■ STORED ROWS
= = = =

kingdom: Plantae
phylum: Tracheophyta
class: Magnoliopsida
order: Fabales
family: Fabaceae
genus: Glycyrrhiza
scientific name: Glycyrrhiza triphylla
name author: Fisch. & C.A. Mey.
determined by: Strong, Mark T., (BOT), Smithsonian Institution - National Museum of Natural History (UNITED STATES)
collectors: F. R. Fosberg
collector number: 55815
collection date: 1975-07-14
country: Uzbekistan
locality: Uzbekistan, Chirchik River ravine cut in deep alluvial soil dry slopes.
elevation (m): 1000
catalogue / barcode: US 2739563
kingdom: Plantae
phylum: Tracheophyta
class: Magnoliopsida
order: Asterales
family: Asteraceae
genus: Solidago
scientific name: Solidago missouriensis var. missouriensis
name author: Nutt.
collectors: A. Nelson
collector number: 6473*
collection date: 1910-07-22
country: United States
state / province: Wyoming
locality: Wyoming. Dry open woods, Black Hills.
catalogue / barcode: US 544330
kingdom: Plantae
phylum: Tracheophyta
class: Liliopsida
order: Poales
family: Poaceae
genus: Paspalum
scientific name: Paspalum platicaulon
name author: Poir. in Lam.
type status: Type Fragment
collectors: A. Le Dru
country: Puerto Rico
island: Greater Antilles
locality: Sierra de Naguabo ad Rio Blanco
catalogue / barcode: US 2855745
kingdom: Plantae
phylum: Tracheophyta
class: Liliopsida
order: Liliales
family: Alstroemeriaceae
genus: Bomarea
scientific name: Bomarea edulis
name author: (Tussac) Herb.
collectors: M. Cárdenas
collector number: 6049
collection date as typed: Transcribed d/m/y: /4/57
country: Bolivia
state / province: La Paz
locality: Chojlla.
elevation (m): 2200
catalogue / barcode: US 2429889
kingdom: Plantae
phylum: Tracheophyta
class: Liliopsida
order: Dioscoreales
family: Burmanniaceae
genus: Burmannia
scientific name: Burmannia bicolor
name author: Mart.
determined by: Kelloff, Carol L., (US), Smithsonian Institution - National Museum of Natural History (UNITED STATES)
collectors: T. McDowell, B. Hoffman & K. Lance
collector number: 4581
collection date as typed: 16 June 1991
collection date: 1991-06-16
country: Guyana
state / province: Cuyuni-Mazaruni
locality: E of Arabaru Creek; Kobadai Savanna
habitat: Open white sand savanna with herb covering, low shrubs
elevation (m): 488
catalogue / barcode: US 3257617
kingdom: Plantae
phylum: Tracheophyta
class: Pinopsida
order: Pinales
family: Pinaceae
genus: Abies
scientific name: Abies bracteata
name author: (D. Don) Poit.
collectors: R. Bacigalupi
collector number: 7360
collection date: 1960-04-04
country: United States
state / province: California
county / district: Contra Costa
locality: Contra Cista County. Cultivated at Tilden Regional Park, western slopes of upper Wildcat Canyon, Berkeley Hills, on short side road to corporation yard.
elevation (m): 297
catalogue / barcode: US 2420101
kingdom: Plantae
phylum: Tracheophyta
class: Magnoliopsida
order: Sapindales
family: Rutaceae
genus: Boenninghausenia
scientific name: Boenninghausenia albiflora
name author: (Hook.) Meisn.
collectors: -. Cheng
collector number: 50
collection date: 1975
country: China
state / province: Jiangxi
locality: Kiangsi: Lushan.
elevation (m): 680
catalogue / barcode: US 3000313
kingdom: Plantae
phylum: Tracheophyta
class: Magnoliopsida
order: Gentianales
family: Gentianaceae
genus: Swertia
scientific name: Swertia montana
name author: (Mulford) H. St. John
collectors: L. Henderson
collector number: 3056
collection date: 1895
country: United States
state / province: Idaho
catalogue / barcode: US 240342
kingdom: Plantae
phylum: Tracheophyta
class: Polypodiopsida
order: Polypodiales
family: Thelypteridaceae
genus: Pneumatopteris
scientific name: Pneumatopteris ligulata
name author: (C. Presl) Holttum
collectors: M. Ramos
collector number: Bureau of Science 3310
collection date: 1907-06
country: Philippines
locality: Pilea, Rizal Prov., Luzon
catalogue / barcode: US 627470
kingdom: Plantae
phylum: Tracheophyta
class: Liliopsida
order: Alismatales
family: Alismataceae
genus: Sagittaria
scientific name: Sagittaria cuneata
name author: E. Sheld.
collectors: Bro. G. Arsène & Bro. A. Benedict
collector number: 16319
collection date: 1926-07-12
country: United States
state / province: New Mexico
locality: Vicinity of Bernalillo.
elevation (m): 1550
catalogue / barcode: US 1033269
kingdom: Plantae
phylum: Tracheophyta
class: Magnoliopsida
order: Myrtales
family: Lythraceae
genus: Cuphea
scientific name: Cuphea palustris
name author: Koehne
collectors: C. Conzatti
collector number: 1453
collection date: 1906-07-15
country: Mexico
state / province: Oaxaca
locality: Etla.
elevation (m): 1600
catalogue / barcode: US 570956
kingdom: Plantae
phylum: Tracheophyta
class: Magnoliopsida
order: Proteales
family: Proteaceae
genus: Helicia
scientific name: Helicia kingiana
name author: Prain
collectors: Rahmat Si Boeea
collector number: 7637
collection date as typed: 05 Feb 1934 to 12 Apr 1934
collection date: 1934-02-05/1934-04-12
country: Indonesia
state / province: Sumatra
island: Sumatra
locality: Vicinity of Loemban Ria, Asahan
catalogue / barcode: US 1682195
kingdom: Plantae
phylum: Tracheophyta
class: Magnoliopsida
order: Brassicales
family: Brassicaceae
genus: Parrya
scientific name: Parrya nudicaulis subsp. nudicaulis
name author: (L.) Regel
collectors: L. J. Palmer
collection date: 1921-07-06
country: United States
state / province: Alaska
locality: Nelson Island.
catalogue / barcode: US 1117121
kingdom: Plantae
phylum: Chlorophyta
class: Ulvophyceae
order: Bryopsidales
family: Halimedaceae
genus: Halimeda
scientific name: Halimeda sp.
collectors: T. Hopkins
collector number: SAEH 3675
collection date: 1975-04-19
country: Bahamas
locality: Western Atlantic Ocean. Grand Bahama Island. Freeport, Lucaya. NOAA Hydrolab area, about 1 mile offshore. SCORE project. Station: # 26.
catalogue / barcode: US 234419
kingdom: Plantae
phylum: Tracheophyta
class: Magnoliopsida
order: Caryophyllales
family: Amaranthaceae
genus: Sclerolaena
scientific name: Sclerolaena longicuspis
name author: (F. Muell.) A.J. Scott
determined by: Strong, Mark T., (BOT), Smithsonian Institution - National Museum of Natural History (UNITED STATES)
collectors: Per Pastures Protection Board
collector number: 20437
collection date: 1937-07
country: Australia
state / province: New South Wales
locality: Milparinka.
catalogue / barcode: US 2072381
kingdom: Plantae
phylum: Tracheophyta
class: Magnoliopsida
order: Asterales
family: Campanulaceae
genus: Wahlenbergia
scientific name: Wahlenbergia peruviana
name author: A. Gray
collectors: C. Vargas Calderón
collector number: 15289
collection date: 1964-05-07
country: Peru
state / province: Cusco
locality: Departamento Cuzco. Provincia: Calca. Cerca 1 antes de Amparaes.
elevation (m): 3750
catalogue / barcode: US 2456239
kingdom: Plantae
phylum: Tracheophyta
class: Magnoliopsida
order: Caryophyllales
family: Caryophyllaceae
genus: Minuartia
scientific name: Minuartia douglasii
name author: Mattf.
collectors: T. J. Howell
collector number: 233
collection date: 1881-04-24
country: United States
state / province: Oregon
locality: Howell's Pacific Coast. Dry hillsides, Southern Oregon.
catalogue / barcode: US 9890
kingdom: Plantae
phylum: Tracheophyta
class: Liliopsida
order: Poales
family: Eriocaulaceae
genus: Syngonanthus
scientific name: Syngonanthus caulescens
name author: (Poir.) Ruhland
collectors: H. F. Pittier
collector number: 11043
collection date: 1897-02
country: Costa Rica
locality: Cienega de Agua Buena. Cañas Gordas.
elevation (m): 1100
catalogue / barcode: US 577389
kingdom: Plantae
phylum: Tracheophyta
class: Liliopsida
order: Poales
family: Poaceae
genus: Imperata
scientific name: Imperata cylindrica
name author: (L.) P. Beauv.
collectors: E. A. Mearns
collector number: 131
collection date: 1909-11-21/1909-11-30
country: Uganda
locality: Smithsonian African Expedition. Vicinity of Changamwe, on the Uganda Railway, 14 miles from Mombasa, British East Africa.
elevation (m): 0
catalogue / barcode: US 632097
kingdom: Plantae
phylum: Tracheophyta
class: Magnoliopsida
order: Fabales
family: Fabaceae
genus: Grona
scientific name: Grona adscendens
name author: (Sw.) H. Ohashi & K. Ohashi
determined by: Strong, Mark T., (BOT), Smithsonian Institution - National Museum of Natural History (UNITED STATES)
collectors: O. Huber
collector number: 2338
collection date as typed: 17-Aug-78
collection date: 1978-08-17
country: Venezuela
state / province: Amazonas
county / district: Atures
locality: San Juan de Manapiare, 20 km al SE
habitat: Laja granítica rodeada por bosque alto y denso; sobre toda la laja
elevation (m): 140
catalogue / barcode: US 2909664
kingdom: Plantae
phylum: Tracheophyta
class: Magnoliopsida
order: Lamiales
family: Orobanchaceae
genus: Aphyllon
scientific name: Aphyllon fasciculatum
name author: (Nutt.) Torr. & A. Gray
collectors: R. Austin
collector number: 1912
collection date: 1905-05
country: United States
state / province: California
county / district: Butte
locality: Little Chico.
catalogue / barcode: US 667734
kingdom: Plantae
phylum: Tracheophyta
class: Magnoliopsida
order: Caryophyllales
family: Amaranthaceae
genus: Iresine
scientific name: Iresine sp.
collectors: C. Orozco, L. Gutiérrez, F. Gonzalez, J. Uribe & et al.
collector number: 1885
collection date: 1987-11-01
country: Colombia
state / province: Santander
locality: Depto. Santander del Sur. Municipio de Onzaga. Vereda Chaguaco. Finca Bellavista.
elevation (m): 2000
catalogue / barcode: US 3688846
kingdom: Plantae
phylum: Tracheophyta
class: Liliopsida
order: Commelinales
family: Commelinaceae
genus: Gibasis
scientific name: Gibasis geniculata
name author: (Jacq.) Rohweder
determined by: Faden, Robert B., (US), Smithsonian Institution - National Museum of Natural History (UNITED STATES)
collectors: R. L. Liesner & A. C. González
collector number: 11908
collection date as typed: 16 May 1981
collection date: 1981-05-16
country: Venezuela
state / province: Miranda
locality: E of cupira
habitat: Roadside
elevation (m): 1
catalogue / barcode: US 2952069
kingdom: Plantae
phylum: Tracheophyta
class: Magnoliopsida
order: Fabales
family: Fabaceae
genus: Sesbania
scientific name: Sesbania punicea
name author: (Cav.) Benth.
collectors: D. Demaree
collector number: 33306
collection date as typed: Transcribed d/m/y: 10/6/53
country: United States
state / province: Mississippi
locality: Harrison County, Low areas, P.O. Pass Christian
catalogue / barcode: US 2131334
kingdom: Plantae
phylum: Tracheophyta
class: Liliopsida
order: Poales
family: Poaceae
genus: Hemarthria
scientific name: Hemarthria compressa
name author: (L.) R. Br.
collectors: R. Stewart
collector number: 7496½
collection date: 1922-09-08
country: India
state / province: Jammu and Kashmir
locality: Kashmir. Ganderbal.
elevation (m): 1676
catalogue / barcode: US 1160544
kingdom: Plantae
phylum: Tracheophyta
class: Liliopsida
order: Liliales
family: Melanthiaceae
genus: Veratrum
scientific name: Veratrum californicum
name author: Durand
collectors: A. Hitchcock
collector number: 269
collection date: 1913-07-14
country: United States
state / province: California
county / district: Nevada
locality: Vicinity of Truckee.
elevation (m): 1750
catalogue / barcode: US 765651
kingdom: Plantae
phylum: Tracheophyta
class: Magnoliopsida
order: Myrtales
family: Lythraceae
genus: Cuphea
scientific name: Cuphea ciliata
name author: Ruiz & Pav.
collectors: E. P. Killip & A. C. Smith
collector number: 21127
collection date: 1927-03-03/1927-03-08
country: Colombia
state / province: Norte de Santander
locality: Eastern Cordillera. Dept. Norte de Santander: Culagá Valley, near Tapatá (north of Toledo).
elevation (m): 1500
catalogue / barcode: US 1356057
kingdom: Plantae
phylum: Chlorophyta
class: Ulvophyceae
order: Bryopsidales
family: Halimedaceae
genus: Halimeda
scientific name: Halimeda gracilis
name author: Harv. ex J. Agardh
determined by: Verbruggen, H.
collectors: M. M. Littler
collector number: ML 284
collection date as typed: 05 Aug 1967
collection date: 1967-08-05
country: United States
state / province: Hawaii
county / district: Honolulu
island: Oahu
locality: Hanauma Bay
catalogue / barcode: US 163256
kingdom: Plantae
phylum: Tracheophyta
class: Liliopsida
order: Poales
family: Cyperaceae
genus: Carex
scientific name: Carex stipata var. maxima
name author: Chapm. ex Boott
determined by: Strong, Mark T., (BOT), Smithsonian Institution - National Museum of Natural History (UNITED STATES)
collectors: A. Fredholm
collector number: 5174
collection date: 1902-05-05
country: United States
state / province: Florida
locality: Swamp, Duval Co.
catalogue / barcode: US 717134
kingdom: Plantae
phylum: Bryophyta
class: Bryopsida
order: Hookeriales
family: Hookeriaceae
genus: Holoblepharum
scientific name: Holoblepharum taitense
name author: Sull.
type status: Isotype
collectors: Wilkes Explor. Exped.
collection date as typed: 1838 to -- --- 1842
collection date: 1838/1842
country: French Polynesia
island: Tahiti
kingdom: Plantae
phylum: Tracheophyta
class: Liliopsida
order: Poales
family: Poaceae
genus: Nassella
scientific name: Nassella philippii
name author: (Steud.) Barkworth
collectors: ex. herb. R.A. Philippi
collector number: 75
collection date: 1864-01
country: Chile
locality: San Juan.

= = = =

■ TASK TO CARRY OUT
Could you return the material verbatim, starting at its very first line and ending at the line that contains "collector number: 6473*", with that line included?

■ OUTPUT FOR THIS EXERCISE
kingdom: Plantae
phylum: Tracheophyta
class: Magnoliopsida
order: Fabales
family: Fabaceae
genus: Glycyrrhiza
scientific name: Glycyrrhiza triphylla
name author: Fisch. & C.A. Mey.
determined by: Strong, Mark T., (BOT), Smithsonian Institution - National Museum of Natural History (UNITED STATES)
collectors: F. R. Fosberg
collector number: 55815
collection date: 1975-07-14
country: Uzbekistan
locality: Uzbekistan, Chirchik River ravine cut in deep alluvial soil dry slopes.
elevation (m): 1000
catalogue / barcode: US 2739563
kingdom: Plantae
phylum: Tracheophyta
class: Magnoliopsida
order: Asterales
family: Asteraceae
genus: Solidago
scientific name: Solidago missouriensis var. missouriensis
name author: Nutt.
collectors: A. Nelson
collector number: 6473*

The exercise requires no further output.